> Objectif énoncé:
Combien de lignes des enregistrements contiennent la chaîne « opExtrude » ? Indiquez uniquement le nombre.

> Supports d'exercice:
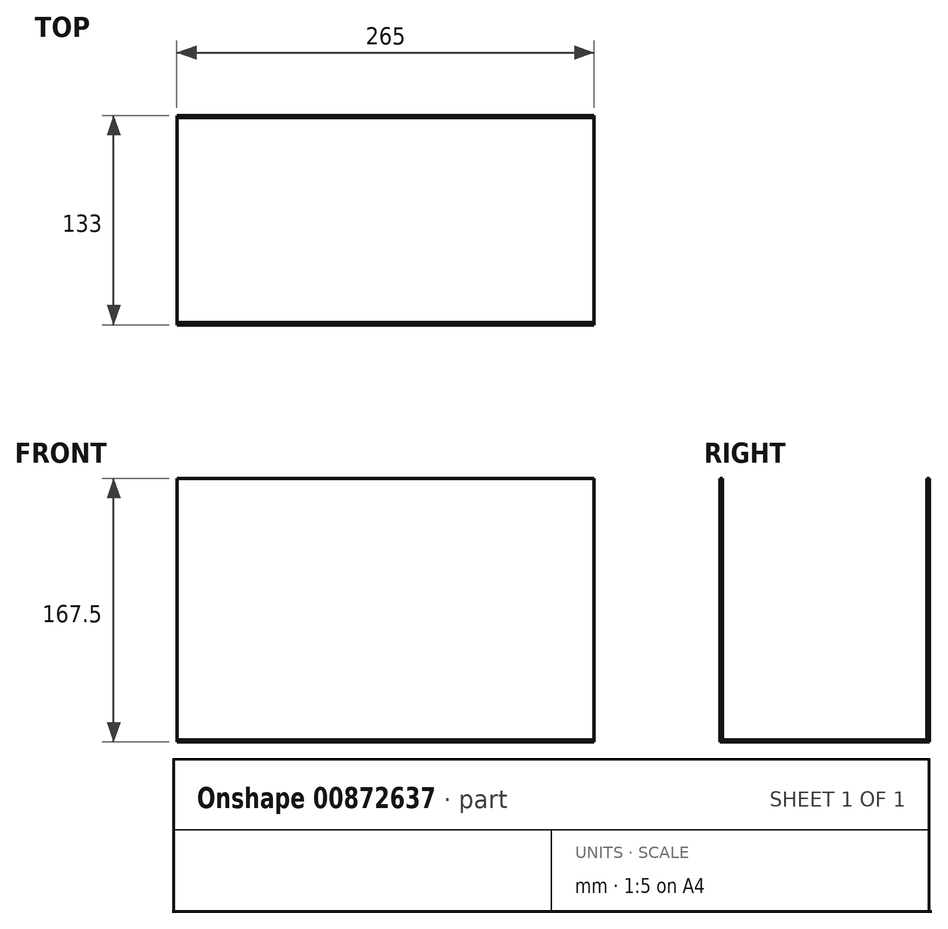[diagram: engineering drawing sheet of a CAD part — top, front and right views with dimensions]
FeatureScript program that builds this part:
annotation { "Feature Type Name" : "Feature", "Feature Type Description" : "" }
export const myFeature = defineFeature(function(context is Context, id is Id, definition is map)
    precondition{}
    {
        {
            var Q0;
            Q0=qCreatedBy(makeId("Top.planeOp"),FACE);
            var sketch = newSketch(context, id + "F0", { "sketchPlane" : qUnion([Q0])});
            skLineSegment(sketch, "E0.bottom", {"start": v(-129.8, 26.07) * mm, "end": v(135.2, 26.07) * mm});
            skLineSegment(sketch, "E0.top", {"start": v(-129.8, -103.93) * mm, "end": v(135.2, -103.93) * mm});
            skLineSegment(sketch, "E0.left", {"start": v(-129.8, 26.07) * mm, "end": v(-129.8, -103.93) * mm});
            skLineSegment(sketch, "E0.right", {"start": v(135.2, 26.07) * mm, "end": v(135.2, -103.93) * mm});
            skSolve(sketch);
        }
        {
            var Q0;
            Q0=qCreatedBy(makeId("Top.planeOp"),FACE);
            var sketch = newSketch(context, id + "F1", { "sketchPlane" : qUnion([Q0])});
            skLineSegment(sketch, "E1.bottom", {"start": v(-129.8, -103.93) * mm, "end": v(135.2, -103.93) * mm});
            skLineSegment(sketch, "E1.top", {"start": v(-129.8, -105.43) * mm, "end": v(135.2, -105.43) * mm});
            skLineSegment(sketch, "E1.left", {"start": v(-129.8, -103.93) * mm, "end": v(-129.8, -105.43) * mm});
            skLineSegment(sketch, "E1.right", {"start": v(135.2, -103.93) * mm, "end": v(135.2, -105.43) * mm});
            skSolve(sketch);
        }
        {
            var Q0;
            Q0=qCreatedBy(makeId("Top.planeOp"),FACE);
            var sketch = newSketch(context, id + "F2", { "sketchPlane" : qUnion([Q0])});
            skLineSegment(sketch, "E2.bottom", {"start": v(-129.8, 27.57) * mm, "end": v(135.2, 27.57) * mm});
            skLineSegment(sketch, "E2.top", {"start": v(-129.8, 26.07) * mm, "end": v(135.2, 26.07) * mm});
            skLineSegment(sketch, "E2.left", {"start": v(-129.8, 27.57) * mm, "end": v(-129.8, 26.07) * mm});
            skLineSegment(sketch, "E2.right", {"start": v(135.2, 27.57) * mm, "end": v(135.2, 26.07) * mm});
            skSolve(sketch);
        }
        {
            var Q0;
            Q0=makeQuery(id+"F2.imprint","IMPRINT",FACE,{"disambiguationData":[TD([[makeQuery(id+"F2.imprint","IMPRINT",EDGE,{"derivedFrom":sQuery(id+"F2.wireOp",EDGE,"E2.bottom")}),-1.0]])]});
            var Q1;
            Q1=makeQuery(id+"F0.imprint","IMPRINT",FACE,{"disambiguationData":[TD([[makeQuery(id+"F0.imprint","IMPRINT",EDGE,{"derivedFrom":sQuery(id+"F0.wireOp",EDGE,"E0.bottom")}),-1.0]])]});
            var Q2;
            Q2=makeQuery(id+"F1.imprint","IMPRINT",FACE,{"disambiguationData":[TD([[makeQuery(id+"F1.imprint","IMPRINT",EDGE,{"derivedFrom":sQuery(id+"F1.wireOp",EDGE,"E1.bottom")}),-1.0]])]});
            extrude(context, id + "F3", {"entities" : qUnion([Q0, Q1, Q2]), "depth" : 1.5 * mm, "offsetDistance" : 25 * mm});
        }
        {
            var Q0;
            Q0=makeQuery(id+"F3.opExtrude","CAP_FACE",FACE,{"disambiguationData":[OSD([sQuery(id+"F2.wireOp",EDGE,"E2.bottom"),sQuery(id+"F2.wireOp",EDGE,"E2.top"),sQuery(id+"F2.wireOp",EDGE,"E2.left"),sQuery(id+"F2.wireOp",EDGE,"E2.right")])],"isStart":false});
            var Q1;
            Q1=makeQuery(id+"F3.opExtrude","CAP_FACE",FACE,{"disambiguationData":[OSD([sQuery(id+"F1.wireOp",EDGE,"E1.bottom"),sQuery(id+"F1.wireOp",EDGE,"E1.top"),sQuery(id+"F1.wireOp",EDGE,"E1.left"),sQuery(id+"F1.wireOp",EDGE,"E1.right")])],"isStart":false});
            extrude(context, id + "F4", {"entities" : qUnion([Q0, Q1]), "depth" : 166 * mm, "offsetDistance" : 25 * mm});
        }
    });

> Réponse attendue:
2